OptimalBI | We do cool sh!t with data

Intro

Through experience, I have learned to avoid using triggers in my development projects where possible. Focusing on their disadvantages rather than benefits coming from their careful use. Mainly because triggers are always hidden from developer’s sight, sometimes with a hard to predict behaviour and difficulty with traceability especially if you are trying to implement business logic or work with a legacy code.
However, I have found triggers being an indispensable part of the recent project.
As I mentioned in my last blog Why PostgreSQL might be a good choice for your project? Postgres RDS instance running in AWS was our prime choice for the project – config driven data storage.
As Postgres RDS does not include support for pgAgent (basic scheduling agent) extension the options for implementing an event based scheduler were either developing an external scheduling mechanism or use of triggers to invoke tasks execution to be handled by the database. The first option appeared to be time-consuming. The second one sounded promising.
Below I will cover the approach for the asynchronous load capability I have implemented with the help of triggers.

Triggers in Postgres

A trigger is automatically performed when a specified database event occurs. In Postgres triggers can be created for both tables and views and fired BEFORE, AFTER or INSTEAD OF a DML operation for each row or for each statement (frequently related to DDL events).
However, unlike other RDBMS Postgres implementation has its own peculiarities.
First, you need to create a trigger function with no parameters and returning special type trigger as an output parameter. Trigger arguments can be passed via an array of text parameters TG_ARGV and accessible in the function. Simple.
Having done the above you are ready to bind the function to a table/view in CREATE TRIGGER statement.
And voila!
To learn more about PostrgeSQL triggers visit Trigger procedures and Overview of trigger behaviour.

Design

Assumptions

An external loader puts data into source table. The data should be brought through to the storage being cleaned and transformed on the way.
A config-driven data engine assumes load and transformation tasks split into steps in a reusable manner.

Definitions

Below are the definitions of the terminology I have used to explain the process.
The schedule is utilised to plan the process of data transformation and loading for a particular table and consist of the tasks. Each task reflects the operation needed to be performed on data. The operation might be either a stored function or a block of code and stored in a config DB. As transformation can be a continuous process, it might consist of several steps. One operation – one step. Tasks for particular schedule are ordered and grouped in task hierarchy and executed one by one.
A job is an act of loading a table, assigned to execute tasks for a single load.
The queue contains a list of tasks for an execution for a particular schedule job. During the execution, a task can change its state from QUEUED to PROCESSING then DONE or FAILED.

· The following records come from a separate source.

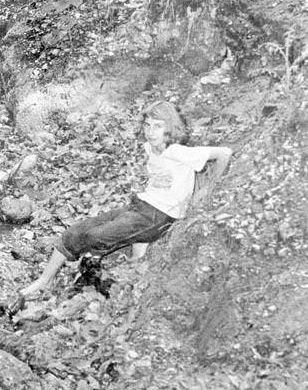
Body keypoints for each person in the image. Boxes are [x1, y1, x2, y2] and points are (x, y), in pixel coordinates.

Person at [21, 101, 233, 297]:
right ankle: (44, 281)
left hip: (159, 216)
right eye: (148, 125)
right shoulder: (150, 148)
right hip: (139, 206)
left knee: (96, 236)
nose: (150, 132)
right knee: (74, 232)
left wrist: (209, 190)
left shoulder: (178, 152)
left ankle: (95, 270)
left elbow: (224, 153)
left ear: (170, 128)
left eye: (157, 126)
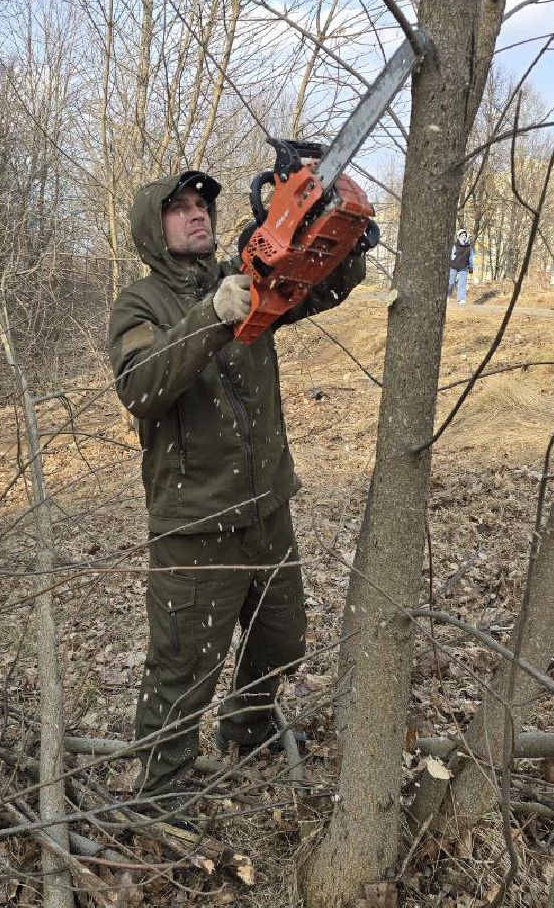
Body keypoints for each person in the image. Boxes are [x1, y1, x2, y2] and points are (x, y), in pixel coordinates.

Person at [107, 169, 371, 812]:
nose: (197, 216)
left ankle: (247, 731)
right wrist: (211, 316)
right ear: (154, 226)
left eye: (203, 206)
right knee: (182, 671)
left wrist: (345, 249)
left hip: (266, 509)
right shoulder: (139, 305)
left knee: (282, 642)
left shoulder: (246, 276)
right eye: (181, 210)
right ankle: (163, 796)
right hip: (196, 525)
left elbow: (310, 291)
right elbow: (140, 386)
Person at [448, 228, 474, 304]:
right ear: (458, 236)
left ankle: (461, 299)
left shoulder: (469, 247)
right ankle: (447, 295)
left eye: (465, 235)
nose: (464, 237)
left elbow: (471, 258)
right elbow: (451, 255)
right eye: (462, 235)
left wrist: (471, 267)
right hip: (454, 266)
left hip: (464, 267)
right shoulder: (455, 245)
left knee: (462, 284)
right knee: (451, 282)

How does all this work together?

A procedure to initiate DB load is called externally after a source table load has finished. It queues valid tasks for execution and updates the first task status to DONE. By definition, the very first task on the schedule is always a source load task which triggers consecutive execution of other queued tasks. After all the tasks have been completed successfully the queue for the particular job gets cleaned and tasks are moved to queue history.
If one of the tasks fails during the execution the job stops. You won’t be able to proceed with other loads (for a particular schedule) until you resolve issues with the failing task.
You can even work with frequently arriving data this way. As all consecutive tasks for other load jobs for a particular schedule will be queued until the previous jobs have executed.
So…from technical point of view to implement the described process I managed to get by following.
Creating a trigger on the Queue table and a related trigger function to initiate a job schedule run.

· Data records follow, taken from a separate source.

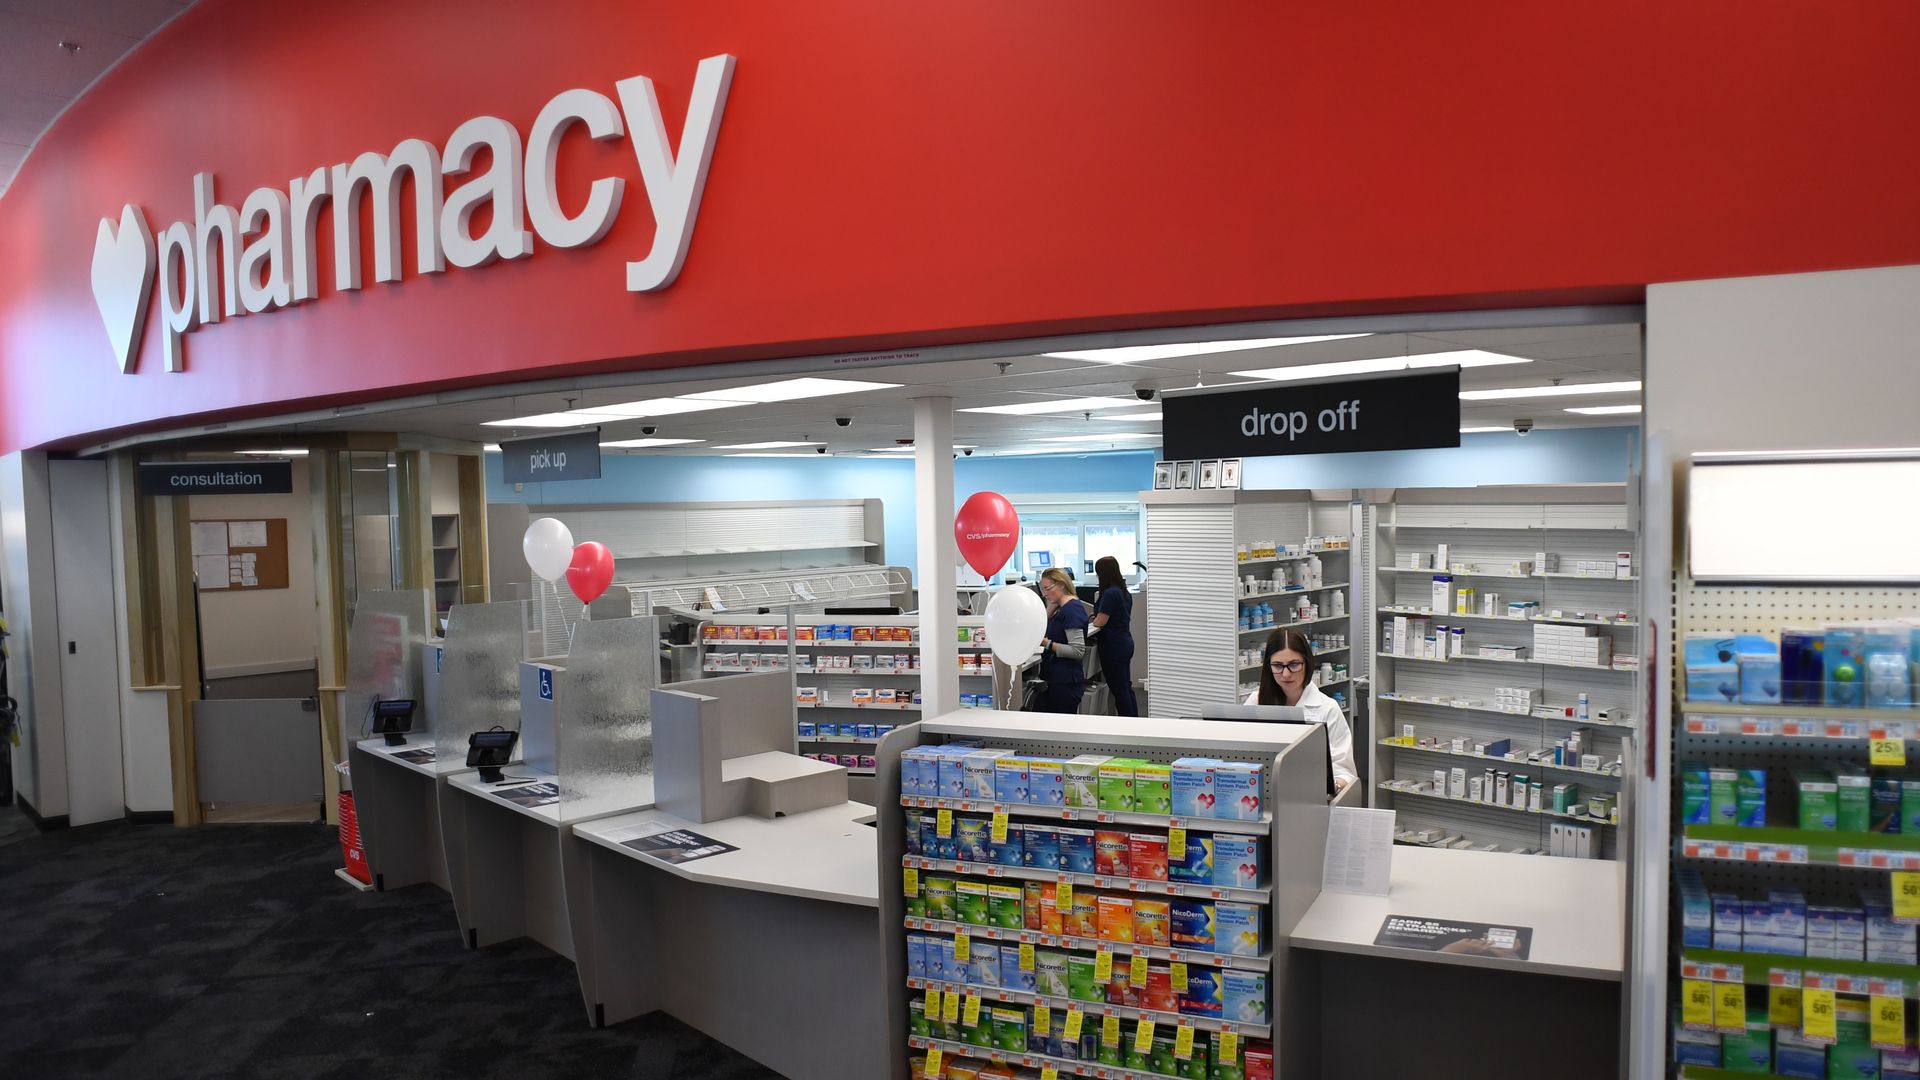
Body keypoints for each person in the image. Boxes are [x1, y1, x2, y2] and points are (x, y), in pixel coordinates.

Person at [1246, 628, 1356, 794]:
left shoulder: (1327, 709)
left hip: (1310, 798)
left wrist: (1332, 788)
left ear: (1307, 663)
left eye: (1294, 665)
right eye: (1277, 665)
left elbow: (1344, 772)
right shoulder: (1255, 701)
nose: (1286, 674)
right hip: (1262, 793)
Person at [1032, 567, 1089, 713]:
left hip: (1065, 682)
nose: (1044, 594)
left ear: (1062, 585)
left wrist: (1046, 643)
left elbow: (1077, 651)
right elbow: (1040, 626)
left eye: (1047, 589)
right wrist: (1051, 606)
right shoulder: (1062, 607)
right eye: (1042, 589)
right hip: (1056, 679)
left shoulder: (1072, 610)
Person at [1088, 555, 1138, 716]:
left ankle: (1127, 724)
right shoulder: (1123, 592)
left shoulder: (1110, 593)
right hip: (1124, 642)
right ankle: (1134, 721)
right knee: (1125, 686)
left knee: (1119, 688)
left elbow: (1100, 622)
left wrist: (1095, 619)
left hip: (1113, 646)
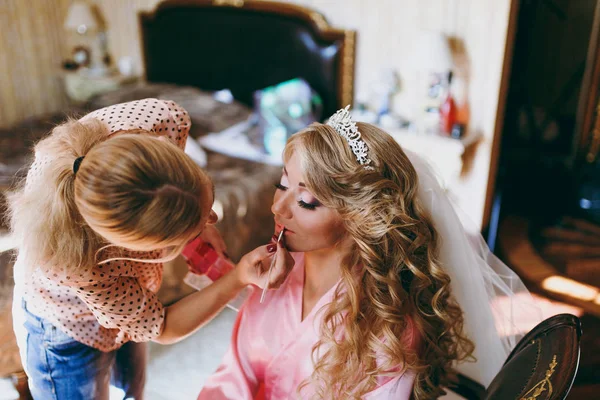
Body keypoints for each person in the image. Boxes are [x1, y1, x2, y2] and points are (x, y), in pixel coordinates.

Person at [198, 107, 541, 399]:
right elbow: (233, 376)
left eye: (306, 201)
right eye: (282, 184)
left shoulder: (388, 329)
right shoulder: (273, 272)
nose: (278, 208)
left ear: (360, 216)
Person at [7, 98, 292, 400]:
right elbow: (164, 325)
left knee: (132, 389)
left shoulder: (162, 121)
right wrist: (236, 279)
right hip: (65, 333)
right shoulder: (79, 263)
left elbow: (176, 193)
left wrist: (199, 227)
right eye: (197, 225)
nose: (215, 218)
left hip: (125, 301)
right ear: (142, 246)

CREATE FUNCTION init_schedule_run () RETURNS trigger
LANGUAGE plpgsql
AS $$
DECLARE
result_v INT;
BEGIN
SELECT run_next_schedule_task(new.job_id, new.schedule_key, new.schedule_task_key)
INTO result_v;
END $$CREATE TRIGGER queue_tgu
AFTER UPDATE ON queue
FOR EACH ROW EXECUTE PROCEDURE init_schedule_run ();

Scripting load_status_update procedure to queue tasks for a schedule.

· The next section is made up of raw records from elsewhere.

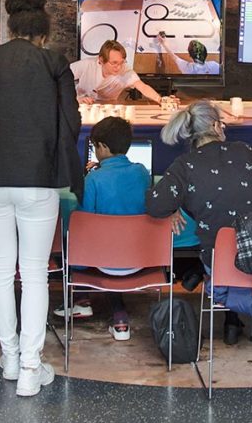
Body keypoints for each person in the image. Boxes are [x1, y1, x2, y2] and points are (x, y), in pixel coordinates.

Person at [0, 0, 83, 397]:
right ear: (42, 35)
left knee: (1, 271)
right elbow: (72, 123)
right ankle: (30, 366)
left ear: (11, 28)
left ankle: (9, 358)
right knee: (35, 275)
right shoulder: (54, 63)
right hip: (38, 180)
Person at [146, 100, 252, 344]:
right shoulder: (249, 151)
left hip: (218, 264)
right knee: (237, 229)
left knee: (216, 238)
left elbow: (155, 205)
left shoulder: (184, 166)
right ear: (217, 126)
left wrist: (172, 208)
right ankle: (234, 317)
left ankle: (201, 276)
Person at [54, 117, 151, 341]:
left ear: (103, 147)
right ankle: (118, 317)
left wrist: (90, 177)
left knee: (70, 236)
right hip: (140, 258)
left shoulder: (94, 179)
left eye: (95, 146)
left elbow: (84, 221)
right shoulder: (142, 173)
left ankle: (80, 299)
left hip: (102, 261)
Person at [71, 40, 162, 104]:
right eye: (114, 63)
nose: (118, 67)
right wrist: (76, 99)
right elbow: (60, 77)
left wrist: (160, 99)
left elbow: (143, 87)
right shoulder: (87, 65)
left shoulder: (125, 72)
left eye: (121, 63)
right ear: (101, 60)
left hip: (108, 109)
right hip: (80, 107)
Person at [154, 34, 221, 75]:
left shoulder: (187, 68)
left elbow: (173, 57)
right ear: (205, 53)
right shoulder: (214, 65)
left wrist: (163, 43)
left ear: (190, 55)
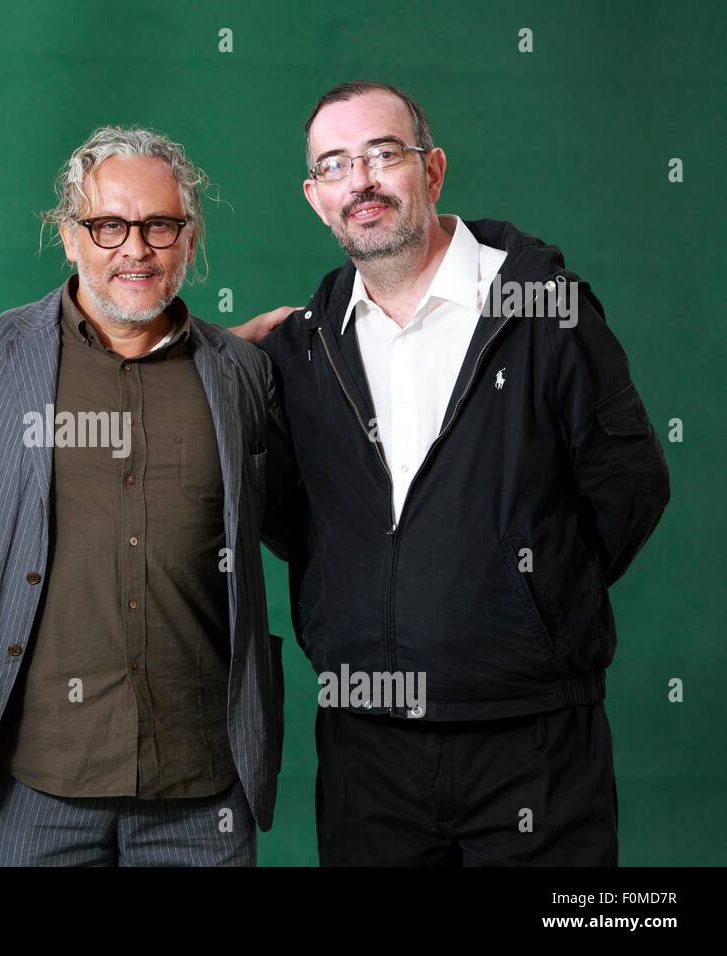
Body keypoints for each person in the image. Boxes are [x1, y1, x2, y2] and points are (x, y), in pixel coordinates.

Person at [253, 80, 670, 865]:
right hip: (365, 747)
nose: (362, 181)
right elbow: (291, 514)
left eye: (384, 154)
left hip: (533, 739)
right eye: (336, 165)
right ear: (316, 197)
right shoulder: (302, 351)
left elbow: (631, 485)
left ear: (433, 170)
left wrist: (527, 596)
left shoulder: (547, 311)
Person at [0, 126, 292, 866]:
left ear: (187, 239)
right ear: (69, 236)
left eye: (160, 225)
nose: (136, 248)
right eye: (109, 226)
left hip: (201, 787)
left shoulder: (242, 376)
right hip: (29, 784)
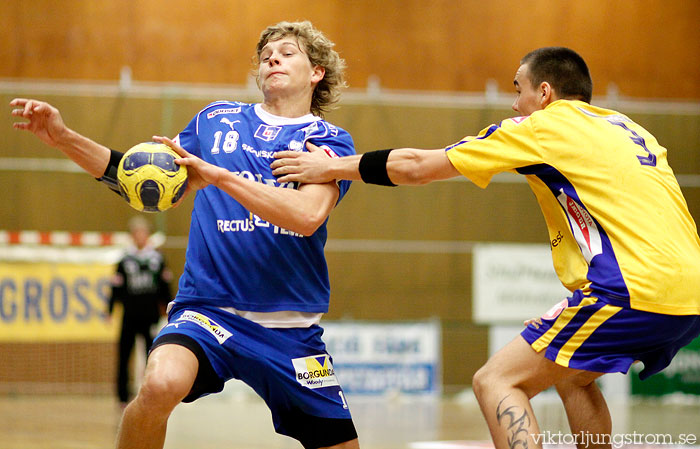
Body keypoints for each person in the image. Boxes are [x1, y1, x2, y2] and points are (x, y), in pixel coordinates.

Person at [271, 47, 700, 449]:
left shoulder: (543, 126)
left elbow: (418, 168)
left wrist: (329, 166)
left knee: (496, 381)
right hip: (689, 292)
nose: (514, 104)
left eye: (519, 89)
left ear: (545, 92)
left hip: (632, 288)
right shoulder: (626, 127)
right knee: (573, 376)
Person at [11, 20, 360, 449]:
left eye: (287, 52)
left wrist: (220, 177)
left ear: (316, 72)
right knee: (159, 384)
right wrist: (63, 138)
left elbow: (306, 216)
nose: (272, 57)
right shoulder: (216, 121)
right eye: (266, 53)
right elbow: (139, 178)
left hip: (289, 327)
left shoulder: (328, 141)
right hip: (207, 313)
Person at [109, 215, 172, 406]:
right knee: (124, 355)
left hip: (150, 315)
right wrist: (110, 309)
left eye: (143, 233)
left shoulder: (157, 259)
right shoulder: (124, 260)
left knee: (151, 355)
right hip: (130, 315)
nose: (139, 237)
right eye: (136, 233)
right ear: (131, 236)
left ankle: (149, 392)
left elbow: (165, 287)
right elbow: (116, 287)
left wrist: (170, 310)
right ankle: (122, 396)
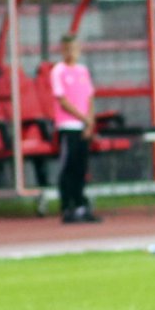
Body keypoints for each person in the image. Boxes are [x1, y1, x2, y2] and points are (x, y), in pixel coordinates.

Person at [48, 35, 100, 224]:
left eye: (75, 48)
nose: (72, 52)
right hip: (68, 126)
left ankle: (80, 205)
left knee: (81, 168)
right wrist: (83, 118)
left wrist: (90, 122)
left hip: (83, 127)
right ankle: (67, 207)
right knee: (68, 167)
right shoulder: (58, 71)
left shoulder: (83, 71)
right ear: (63, 50)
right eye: (68, 49)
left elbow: (90, 98)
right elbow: (62, 100)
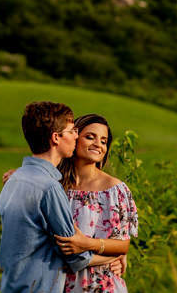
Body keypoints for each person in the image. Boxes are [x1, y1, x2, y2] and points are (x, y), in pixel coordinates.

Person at [0, 101, 122, 293]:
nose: (76, 135)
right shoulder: (50, 188)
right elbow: (74, 256)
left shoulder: (15, 179)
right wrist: (113, 256)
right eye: (73, 131)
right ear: (56, 138)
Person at [53, 113, 139, 293]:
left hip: (102, 285)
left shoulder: (115, 190)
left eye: (103, 141)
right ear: (74, 139)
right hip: (58, 282)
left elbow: (122, 244)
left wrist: (86, 244)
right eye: (90, 137)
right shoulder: (55, 185)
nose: (98, 144)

CREATE FUNCTION load_status_update (table_schema_in character varying, table_name_in character varying) RETURNS void
AS $$
BEGIN
<<logic>>
END
$$

Crafting one more function to identify and execute the next task from the schedule.

CREATE FUNCTION run_next_schedule_task (job_id integer, schedule_key integer, parent_task_key integer) RETURNS integer
AS $$
BEGIN
<<logic>>
END
$$

I have found this way of doing things are stable and provides a good degree of parallelism when processing data. This approach saved a lot of time on development of an external scheduling tool. However, there is always a room for improvement and the next step will be working on a schedule restart part and developing a proper logging system using dblink extension for imitating sub transactions.
Happy scheduling!
Anastasia

Anastasia blogs about Data Vault and Business Intelligence for both technical and non-technical people.